Life without multiculturalism would be “boring”, South Australian Premier Peter Malinauskas told the fourth annual Multicultural Festival in Adelaide in November. “The food would be all the same. If we walked down Rundle Street and went out for a feed, it would be all the same restaurants. I couldn’t think of anything worse.”
I can. And it’s not a street full of burger joints and fish-and-chip shops. It’s being sued for defamation by a woman whose overinflated self-regard is fuelled by the very same “multiculturalism” of which Malinauskas is South Australia’s most enthusiastic advocate.
I’ve never been sued for defamation, but you don’t need much imagination to know that it would be such a prolonged and excruciatingly detailed legalistic examination of a perceived insult that a day spent eating chips and gravy washed down by cans of Fanta would seem positively exciting by comparison.
In a more homogenous society, differences of opinion are either brushed over civilly or settled in the pub car park, as gentlemen have done for centuries. When there is a baseline of cultural commonality, arguments are usually short, and end with, at best, a rapprochement, at worst an agreement to disagree.
But being compelled by someone with whom your share few values or worldly perceptions to dissect the meaning of various supposedly offensive statements to a courtroom while barristers clock up a few hundred bucks an hour for raising objections and legal precedents? I’d rather be force-fed pureed broccoli through a tube up my nose.
This is the rancorous world that Malinauskas both created and supposedly celebrates.
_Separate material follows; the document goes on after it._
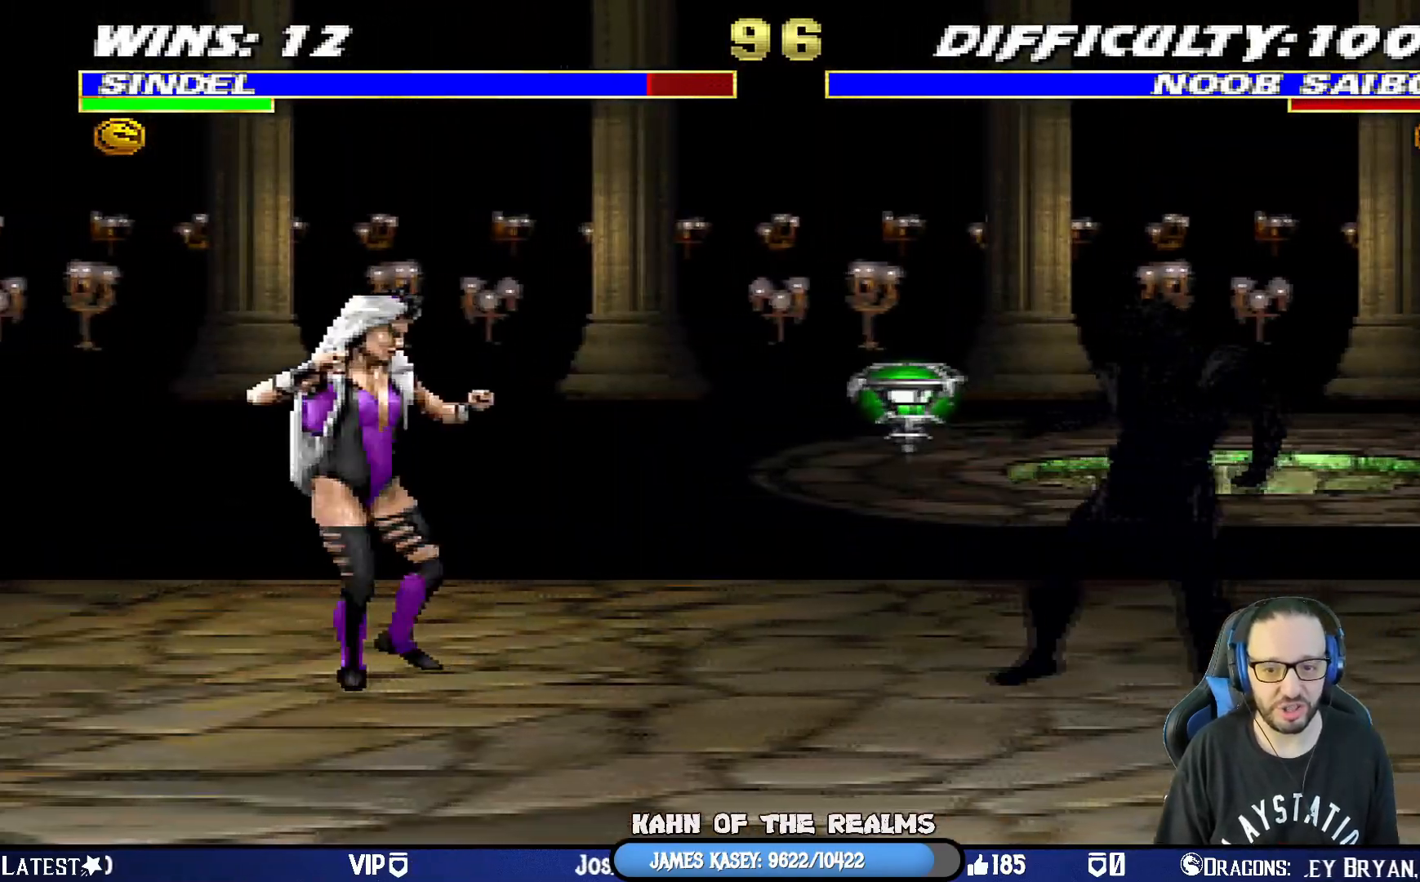
{"buttons": ["SQUARE", "L1"], "left_stick": "center", "right_stick": "center", "events": [[83, "DPAD_LEFT", "up"], [83, "L1", "down"], [117, "DPAD_RIGHT", "down"], [117, "DPAD_UP", "down"], [500, "DPAD_RIGHT", "up"], [500, "DPAD_UP", "up"], [500, "SQUARE", "down"]]}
It was difficult not to savour the sweet taste of Schadenfreude when I read today that Randa Abdel-Fattah, the Hamas-loving pro-Palestine zealot whose cancellation from Adelaide Writers Week led first to a mass walkout by other writers and then the cancellation of the entire event itself, is threatening to sue Malinauskas for “making a vicious personal attack” against her.
Of course he did. The end product of multiculturalism, after everyone has tasted each other’s cuisine, is an increase in antipathy and misunderstanding between ethnic groups. I won’t dissect what Malinauskas said — not for legal reasons, but because I don’t want to bore you to death — except to say that it was inevitable that Abdel-Fattah or someone like her would take offence at something said during this childishly exaggerated and intractable controversy. Multiculturalism encourages people to isolate themselves in ethnic silos, and not seek common ground. It also incentivises legally recognised but flimsy forms of victimhood, not only through defamation laws but also through “hate speech” laws, of which Australia now has one of the most complex, vague and comprehensive collections in the world.
One of the key aspects of defamation cases is to estimate just how much the defendant’s alleged insult has diminished the plaintiff’s reputation. In the circles I move in, Abdel-Fattah’s reputation could hardly go any lower than it is already, mostly because she has little more than contempt for the country we love, which has provided her with so much freedom and prosperity. It would require something far more offensive than whatever Malinauskas said to reduce her in our estimation. I do concede, though, that there are many people in Australia who see her as both a pitiful victim and an intellectual giant beyond reproach. So if her case ever gets to court, old mate Malinauskas might have a case to answer.
“The music would have no richness and colour,” he went on to tell the multicultural festival in November. “We are so lucky. We are so fortunate to be able to have this here… Over 200 different cultures, languages, colours and creeds, celebrated in our community, done with extraordinary peace and harmony. That is genuinely the envy of not just other parts around the country, but so many communities and corners of the globe.”
You can just picture the ethnically homogenous congregation outside, say, St Stephen’s Basilica in Budapest, Hungary, or a restaurant full of tenth-generation Italian fishermen in Sicily, Italy, gathering around to hear the latest developments in multiculturalism from South Australia and being both perplexed and disappointed by the sudden unravelling of its “extraordinary peace and harmony” under Malinauskas’s watch.
It is ironic that Malinauskas’s federal Labor counterparts are resorting to even more laws to enforce the “peace and harmony” he claims are a natural consequence of multiculturalism.
The new laws the federal government will try to ram through parliament next week have less to do with trying to instil fairness or even equality among the citizenry than they do with legislatively separating us into white Christian oppressors and immigrant oppressed. They will dramatically reduce our ability to discuss the sort of country we want Australia — one of the world’s longest-surviving democracies but paradoxically also one of the world’s youngest cultures — to be.
This is about as fundamental a restriction of free speech as you could imagine, which is exactly how leftists like it.
The other hilariously significant outcome of the brouhaha over Abdel-Fattah’s cancellation from Adelaide Writers Week is that the event itself has now been cancelled. So a bunch of loudmouth, overrated writers objected to one colleague’s cancellation, and now they too are cancelled.
That they consider this a victory worth celebrating tells you all you need to know about where this country is heading.